PASSAGE SHOWN:
>>>>
## Import the libraries and modules

In [1]:
from pyspark.sql import SparkSession
from pyspark.sql.functions import *

In [2]:
spark = (SparkSession.builder.appName("read-json-data")\
                             .master("spark://spark-master:7077")\
                             .config("spark.executor.memory", "512m")
                             .getOrCreate())

spark.sparkContext.setLogLevel("ERROR")

Setting default log level to "WARN".
To adjust logging level use sc.setLogLevel(newLevel). For SparkR, use setLogLevel(newLevel).
25/03/08 21:41:06 WARN NativeCodeLoader: Unable to load native-hadoop library for your platform... using builtin-java classes where applicable


## Load the JSON data into Spark Dataframe

In [4]:
df = spark.read.format("json")\
                .option("multiLine", "true")\
                .option("inferSchema", "true")\
                .load("data/nobel_prizes.json")
                

## View the schema

In [5]:
df.printSchema()

root
 |-- category: string (nullable = true)
 |-- laureates: array (nullable = true)
<<<<
WHAT NEEDS TO BE DONE:
In the Spark notebook above:
(a) What app name is given to the SparkSession?
(b) Which file path is loaded into the DataFrame?
(c) What type does the printed schema show for the "laureates" field?

DATA EXTRACT:
>>>>
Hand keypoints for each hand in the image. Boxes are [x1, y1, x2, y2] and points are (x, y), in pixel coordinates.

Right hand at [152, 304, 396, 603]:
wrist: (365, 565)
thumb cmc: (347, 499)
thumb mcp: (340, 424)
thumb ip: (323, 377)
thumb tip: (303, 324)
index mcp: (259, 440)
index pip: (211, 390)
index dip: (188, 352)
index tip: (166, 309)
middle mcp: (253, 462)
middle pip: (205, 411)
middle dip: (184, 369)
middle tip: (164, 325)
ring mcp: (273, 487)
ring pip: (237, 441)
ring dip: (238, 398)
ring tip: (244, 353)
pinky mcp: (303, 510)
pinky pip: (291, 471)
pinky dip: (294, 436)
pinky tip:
<<<<
PROBLEM SOLUTION:
(a) read-json-data
(b) data/nobel_prizes.json
(c) array